Abstract 1262TiP
Background
Definitive concurrent chemoradiotherapy (CCRT) has become the standard of care in patients (pts) with unresectable locally advanced esophageal squamous cell carcinoma (ESCC). However, some patients still experience local failure or distant metastasis. The PACIFIC study has confirmed that consolidation immunotherapy with durvalumab significantly improves the progression-free survival (PFS) and overall survival (OS) for patients with unresectable, stage III non small cell lung cancer (NSCLC) after CCRT, but the efficacy of consolidation immunotherapy for unresectable esophageal cancer is unclear. We performed a clinical trial to investigate the clinical efficacy of camrelizumab (an anti-PD-1 monoclonal antibody) on pts with unresectable locally advanced ESCC after definitive CCRT.
Trial design
We prospectively enrolled unresectable locally advanced ESCC patients. Camrelizumab was intravenously administered over 30 min at a dose of 200 mg on day 1 every two weeks. Key eligibility criteria were as follows: 18-75 years old, stage of Ⅱ-Ⅳa (T1bN+M0, T2-4N0-2M0), complete of definitive concurrent chemoradiotherapy (50-60Gy with involved-field irradiation). The primary end point was PFS. The secondary end points included OS and safety.From April 2020 to March 2022, the interim analysis included 12 patients. 11 pts had stable disease, and 1 patient had progressive disease. The median follow-up was 15 months. Median PFS and OS were not reached. The mean lung dose (MLD) and V20 of total lung was 1172.8Gy (range:838.2-1448.4Gy) and 23% (range:16-29%), respectively.

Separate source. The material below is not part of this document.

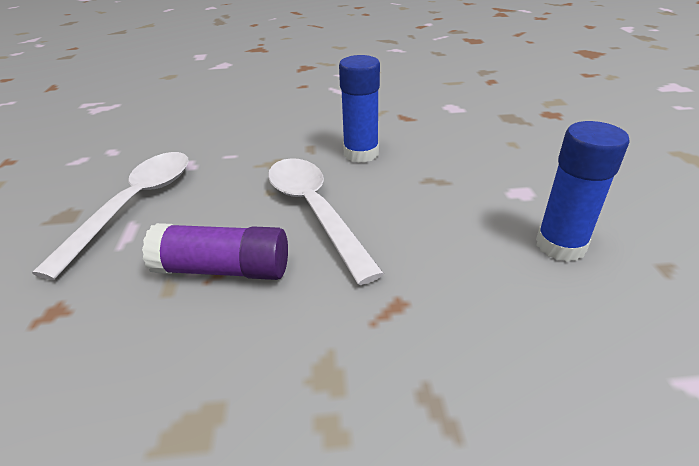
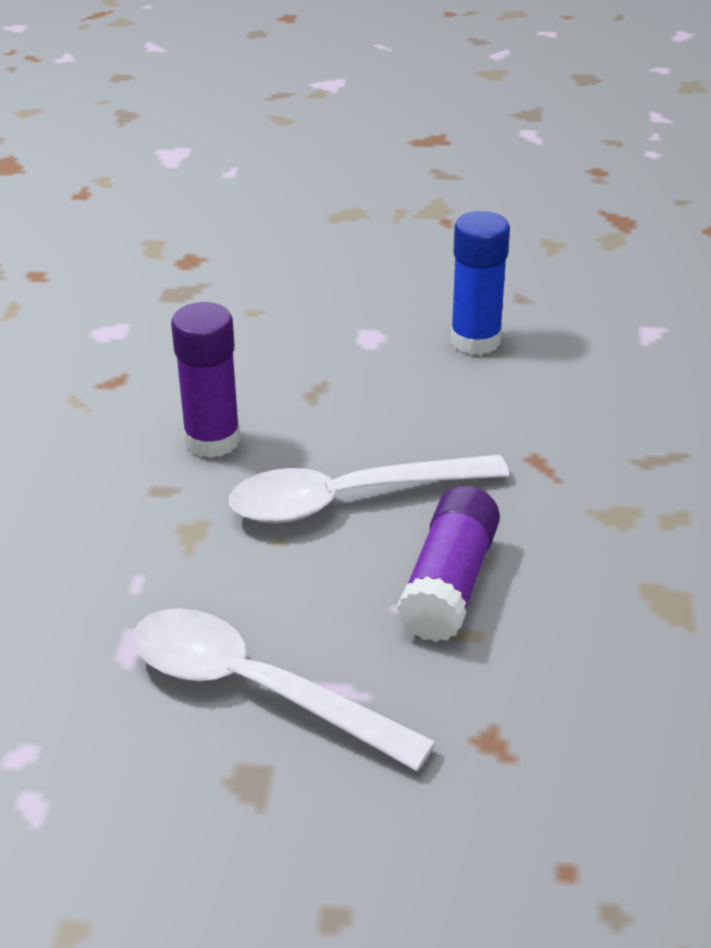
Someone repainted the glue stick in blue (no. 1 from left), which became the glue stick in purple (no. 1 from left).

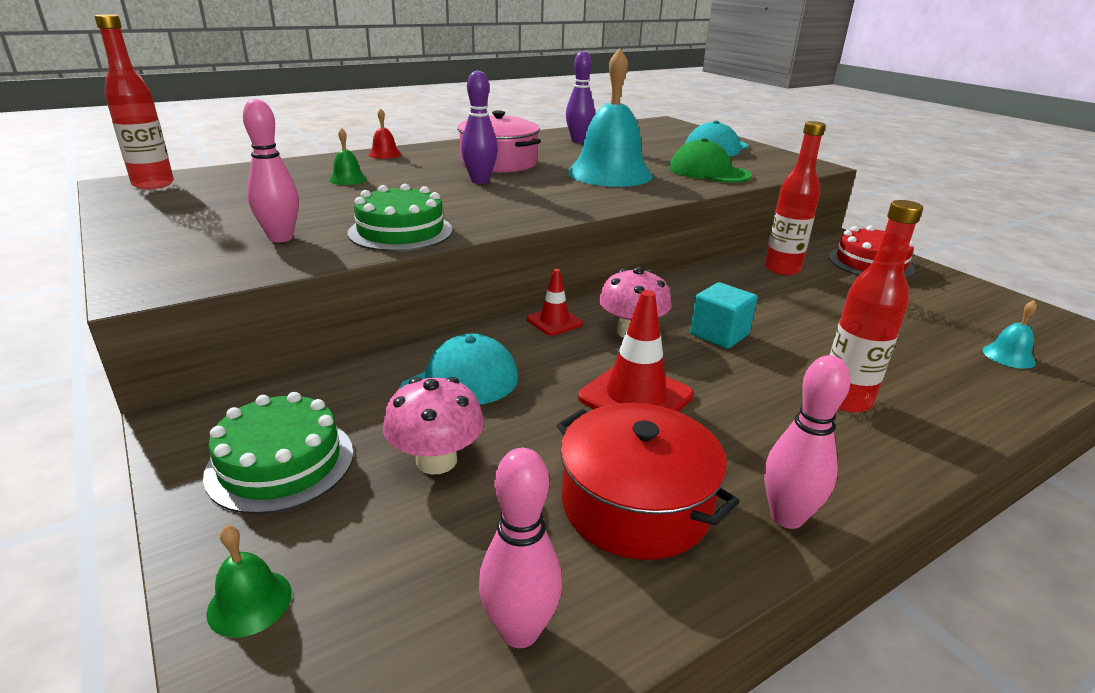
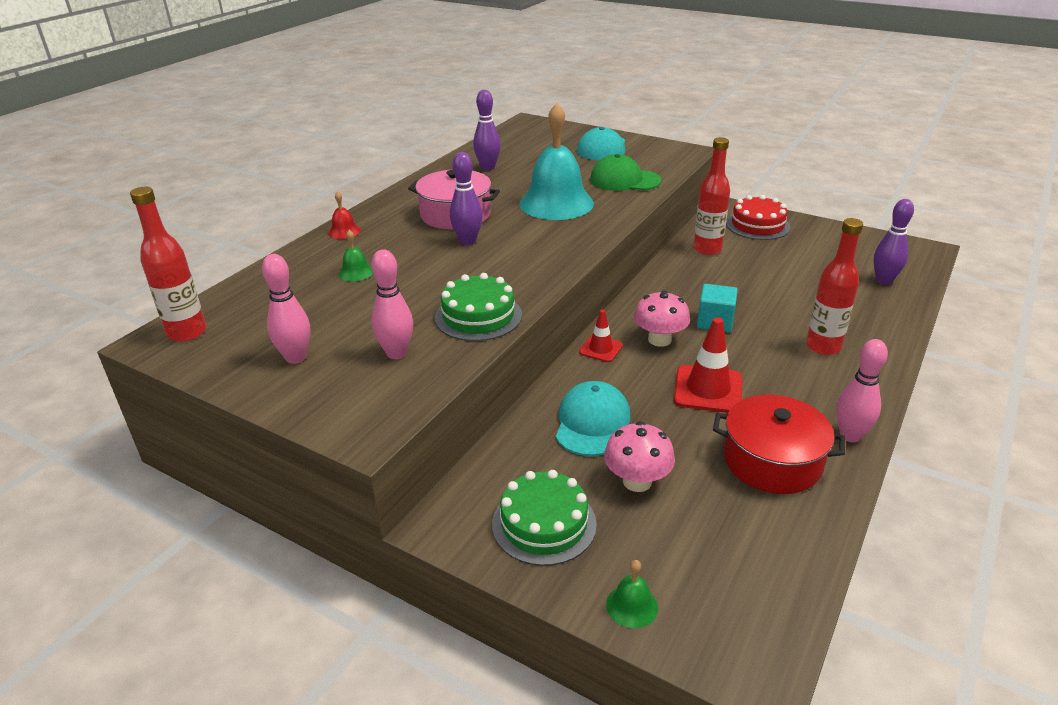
Someone swapped the bell in turquoise (no. 2 from left) for the bowling pin in purple (no. 3 from left). Someone carried the bowling pin in pink (no. 2 from left in the first image).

The most common adverse events of grade 1 or 2 included reactive cutaneous capillary endothelial proliferation (8, 61%), pneumonitis (4, 31%),hypothyroidism (2,15%), hyperthyroidism (1, 8%), transfusion reaction(1, 8%) and no grade 3 or 4 adverse events occurred.The interim results suggested that consolidative camrelizumab following definitive concurrent chemoradiotherapy might have a promising efficacy and manageable toxicities in patients with unresectable locally advanced ESCC. This trial is still ongoing and the final analysis will be conducted after study completion.
Clinical trial identification
NCT04286958.
Editorial acknowledgement
Legal entity responsible for the study
The authors.
Funding
Has not received any funding.
Disclosure
All authors have declared no conflicts of interest.